__Study text__.
%%
Moreover, scale brings with it access. Treasury ministers just don’t have the time to engage with the hundred or more trade associations that operate across the UK.
These are the reasons that industry-wide business groups are active in just about every other market economy you can think of, whether it’s the US Chamber of Commerce, Confindustria in Italy, the CII in India or the Keidanren in Japan. If the CBI were to disappear, you would have to start thinking about what might replace it.
But is the current organisation fit for purpose? The trust of its members and the respect of policymakers have both been damaged by the current allegations, which cannot simply be attributed to the behaviour of a few of its managers. Corporate culture is the responsibility of the directors as well as the executive, and a clear audit is required of how the CBI board has performed in this respect over recent years.
Is its governance structure sufficiently robust? It’s certainly rather unusual: the president also acts as chair and serves as vice-president for one year, as president for two years and stays on the board for a further year. Does that short tenure leave too much power in the hands of the director-general, making it harder to hold him or her to account?
The role of the CBI has changed completely since it was founded nearly 60 years ago. That was a time of industrial strife, when business and trade union leaders would meet in Downing Street for beer and sandwiches — companies joined the membership as an act of solidarity. It was also a world run by middle-aged white men, when speakers made dirty jokes at annual dinners. In today’s very different environment, members are looking for an efficient organisation and tangible value in return for their subscription.
So what’s required now to rebuild trust is a full account of what appears to have gone wrong in the past few years, and of the steps that are being taken to ensure a better future.
Beyond that, the CBI must focus on its core mission, which is to act as a vocal champion of responsible business both to government and across the country as a whole. And it needs to find new ways of offering value to members, particularly those midsized companies that it has long found difficult to reach. Here there are real opportunities for new initiatives, powered by new technologies. There is a broad public interest in it doing exactly that.
%%
__Entries supplied__.
%%
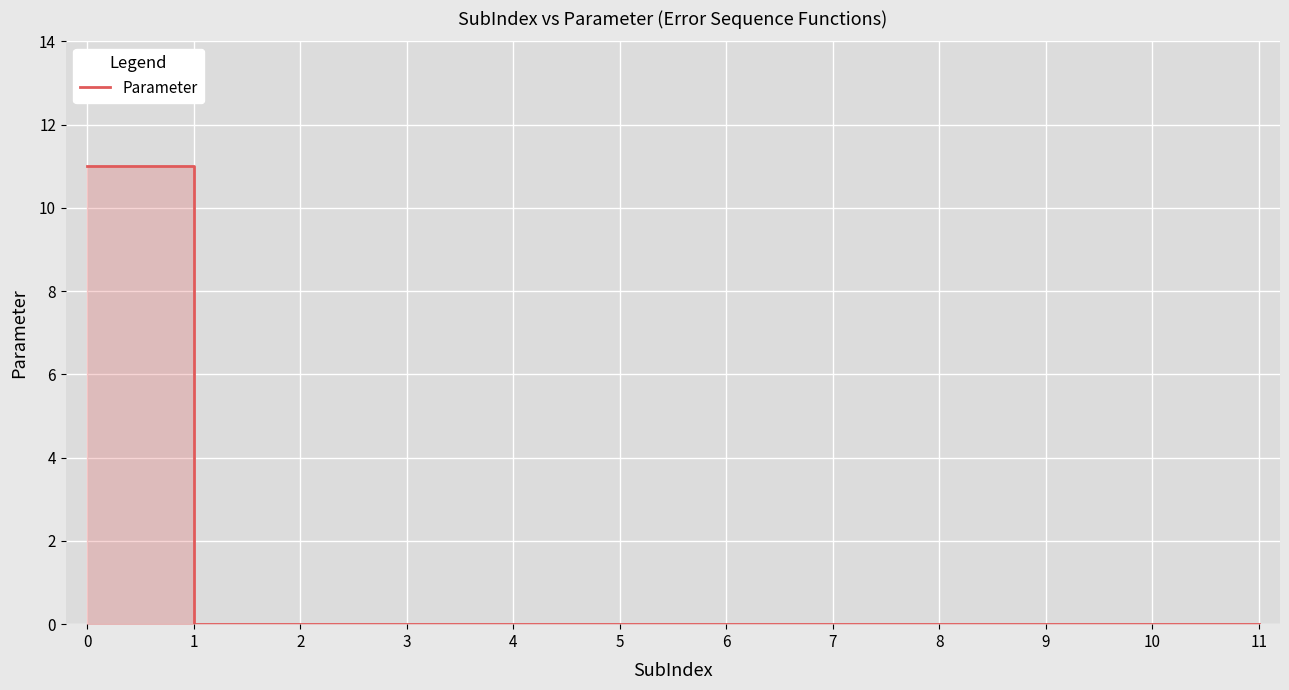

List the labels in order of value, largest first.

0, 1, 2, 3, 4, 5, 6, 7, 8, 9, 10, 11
%%
%%
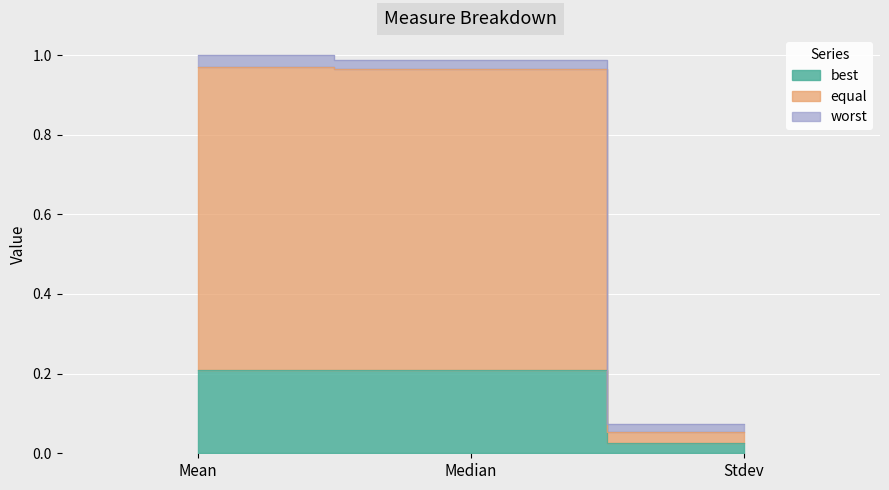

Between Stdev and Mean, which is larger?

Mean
%%
__Parts of the exercise__.
1/ Repeat the stretch of the CBI text from "The role of" through "a better future.".
2/ Name every industry-wide business group that the CBI text cites from a country other than the UK.
The lines have no connection to the CBI text.

__Numbered answers__.
1/
The role of the CBI has changed completely since it was founded nearly 60 years ago. That was a time of industrial strife, when business and trade union leaders would meet in Downing Street for beer and sandwiches — companies joined the membership as an act of solidarity. It was also a world run by middle-aged white men, when speakers made dirty jokes at annual dinners. In today’s very different environment, members are looking for an efficient organisation and tangible value in return for their subscription.
So what’s required now to rebuild trust is a full account of what appears to have gone wrong in the past few years, and of the steps that are being taken to ensure a better future.

2/ US Chamber of Commerce, Confindustria (Italy), CII (India), Keidanren (Japan)